++++ MATERIAL SUPPLIED ++++

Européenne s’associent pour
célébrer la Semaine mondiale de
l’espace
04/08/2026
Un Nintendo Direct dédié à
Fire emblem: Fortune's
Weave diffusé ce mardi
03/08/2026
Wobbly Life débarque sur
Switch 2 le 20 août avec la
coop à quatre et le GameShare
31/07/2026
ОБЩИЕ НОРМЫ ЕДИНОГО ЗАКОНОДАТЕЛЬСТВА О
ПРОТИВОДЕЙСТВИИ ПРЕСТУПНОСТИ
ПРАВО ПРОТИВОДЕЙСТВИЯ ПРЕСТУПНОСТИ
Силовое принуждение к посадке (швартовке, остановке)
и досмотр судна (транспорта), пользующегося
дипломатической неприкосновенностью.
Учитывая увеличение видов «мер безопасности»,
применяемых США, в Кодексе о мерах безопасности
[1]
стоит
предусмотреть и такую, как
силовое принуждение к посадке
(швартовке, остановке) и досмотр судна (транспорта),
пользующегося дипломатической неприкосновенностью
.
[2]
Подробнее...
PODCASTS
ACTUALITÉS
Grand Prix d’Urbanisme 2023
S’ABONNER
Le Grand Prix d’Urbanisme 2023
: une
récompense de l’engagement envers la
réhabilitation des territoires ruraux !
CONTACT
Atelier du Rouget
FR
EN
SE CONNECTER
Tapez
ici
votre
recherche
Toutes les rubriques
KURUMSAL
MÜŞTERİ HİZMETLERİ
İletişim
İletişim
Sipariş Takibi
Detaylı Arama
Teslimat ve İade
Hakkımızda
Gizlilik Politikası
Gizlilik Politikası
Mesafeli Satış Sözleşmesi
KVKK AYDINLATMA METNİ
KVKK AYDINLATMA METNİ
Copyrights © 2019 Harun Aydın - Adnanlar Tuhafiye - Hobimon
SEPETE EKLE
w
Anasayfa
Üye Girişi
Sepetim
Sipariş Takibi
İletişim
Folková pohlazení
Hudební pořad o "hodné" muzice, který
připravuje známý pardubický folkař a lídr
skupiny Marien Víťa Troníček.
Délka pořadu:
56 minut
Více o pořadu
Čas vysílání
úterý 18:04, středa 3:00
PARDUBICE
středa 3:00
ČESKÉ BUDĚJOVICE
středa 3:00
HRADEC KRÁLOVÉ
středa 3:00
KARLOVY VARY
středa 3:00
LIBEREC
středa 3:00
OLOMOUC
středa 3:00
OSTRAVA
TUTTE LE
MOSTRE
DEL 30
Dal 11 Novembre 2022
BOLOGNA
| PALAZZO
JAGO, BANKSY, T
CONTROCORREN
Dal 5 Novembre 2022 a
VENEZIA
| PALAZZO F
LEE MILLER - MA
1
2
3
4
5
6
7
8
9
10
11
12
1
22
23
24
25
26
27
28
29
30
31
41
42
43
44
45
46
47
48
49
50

++++

__WORK INSTRUCTION__
Word for word, set down all of the material.

__WRITTEN SOLUTION__
Européenne s’associent pour
célébrer la Semaine mondiale de
l’espace
04/08/2026
Un Nintendo Direct dédié à
Fire emblem: Fortune's
Weave diffusé ce mardi
03/08/2026
Wobbly Life débarque sur
Switch 2 le 20 août avec la
coop à quatre et le GameShare
31/07/2026
ОБЩИЕ НОРМЫ ЕДИНОГО ЗАКОНОДАТЕЛЬСТВА О
ПРОТИВОДЕЙСТВИИ ПРЕСТУПНОСТИ
ПРАВО ПРОТИВОДЕЙСТВИЯ ПРЕСТУПНОСТИ
Силовое принуждение к посадке (швартовке, остановке)
и досмотр судна (транспорта), пользующегося
дипломатической неприкосновенностью.
Учитывая увеличение видов «мер безопасности»,
применяемых США, в Кодексе о мерах безопасности
[1]
стоит
предусмотреть и такую, как
силовое принуждение к посадке
(швартовке, остановке) и досмотр судна (транспорта),
пользующегося дипломатической неприкосновенностью
.
[2]
Подробнее...
PODCASTS
ACTUALITÉS
Grand Prix d’Urbanisme 2023
S’ABONNER
Le Grand Prix d’Urbanisme 2023
: une
récompense de l’engagement envers la
réhabilitation des territoires ruraux !
CONTACT
Atelier du Rouget
FR
EN
SE CONNECTER
Tapez
ici
votre
recherche
Toutes les rubriques
KURUMSAL
MÜŞTERİ HİZMETLERİ
İletişim
İletişim
Sipariş Takibi
Detaylı Arama
Teslimat ve İade
Hakkımızda
Gizlilik Politikası
Gizlilik Politikası
Mesafeli Satış Sözleşmesi
KVKK AYDINLATMA METNİ
KVKK AYDINLATMA METNİ
Copyrights © 2019 Harun Aydın - Adnanlar Tuhafiye - Hobimon
SEPETE EKLE
w
Anasayfa
Üye Girişi
Sepetim
Sipariş Takibi
İletişim
Folková pohlazení
Hudební pořad o "hodné" muzice, který
připravuje známý pardubický folkař a lídr
skupiny Marien Víťa Troníček.
Délka pořadu:
56 minut
Více o pořadu
Čas vysílání
úterý 18:04, středa 3:00
PARDUBICE
středa 3:00
ČESKÉ BUDĚJOVICE
středa 3:00
HRADEC KRÁLOVÉ
středa 3:00
KARLOVY VARY
středa 3:00
LIBEREC
středa 3:00
OLOMOUC
středa 3:00
OSTRAVA
TUTTE LE
MOSTRE
DEL 30
Dal 11 Novembre 2022
BOLOGNA
| PALAZZO
JAGO, BANKSY, T
CONTROCORREN
Dal 5 Novembre 2022 a
VENEZIA
| PALAZZO F
LEE MILLER - MA
1
2
3
4
5
6
7
8
9
10
11
12
1
22
23
24
25
26
27
28
29
30
31
41
42
43
44
45
46
47
48
49
50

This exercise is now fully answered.